▸ **Text provided**:
--
Effects of Paternal Absence on Male Adolescents' Peer Relations and Self-Image

Article excerpt


Due to the almost overwhelming complexity of modern society and the consequent socio-cultural factors which impact on the structure of the contemporary American family, it is hardly surprising that the variety of alternative family structures has continued to increase during the past generation. One of the most common characteristics of these alternative family structures is paternal absence. Although maternal absence from the family does exist (and can presumably exert a profound influence on children's development), paternal absence is a much more frequent occurrence.

The most frequently mentioned causes of paternal absence are divorce and/or separation, death, and career demands (e.g., military service). Of these, divorce and separation occur most often. Steinberg (1989) noted the differences that paternal absence due to divorce or death can have on a child's emotional development. Hetherington's (1972) research found differential effects of paternal absence due to death and divorce on female adolescents. Probably the least traumatic effects due to paternal deprivation result from prolonged but temporary father absence, since these effects are reversible.
--
▸ **Data excerpt**:

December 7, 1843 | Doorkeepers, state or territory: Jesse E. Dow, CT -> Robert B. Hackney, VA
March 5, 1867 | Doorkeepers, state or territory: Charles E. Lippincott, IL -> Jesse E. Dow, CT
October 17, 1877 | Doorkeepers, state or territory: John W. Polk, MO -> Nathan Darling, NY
--
▸ **Tasks for this exercise**:
(a) Reproduce the part of the paternal absence excerpt between "Article excerpt" and "more frequent occurrence.", inclusive.
(b) Render this sentence from the paternal absence excerpt in Spanish: "Of these, divorce and separation occur most often."

▸ **The answers**:
(a)
Article excerpt


Due to the almost overwhelming complexity of modern society and the consequent socio-cultural factors which impact on the structure of the contemporary American family, it is hardly surprising that the variety of alternative family structures has continued to increase during the past generation. One of the most common characteristics of these alternative family structures is paternal absence. Although maternal absence from the family does exist (and can presumably exert a profound influence on children's development), paternal absence is a much more frequent occurrence.

(b) De estas, el divorcio y la separación ocurren con mayor frecuencia.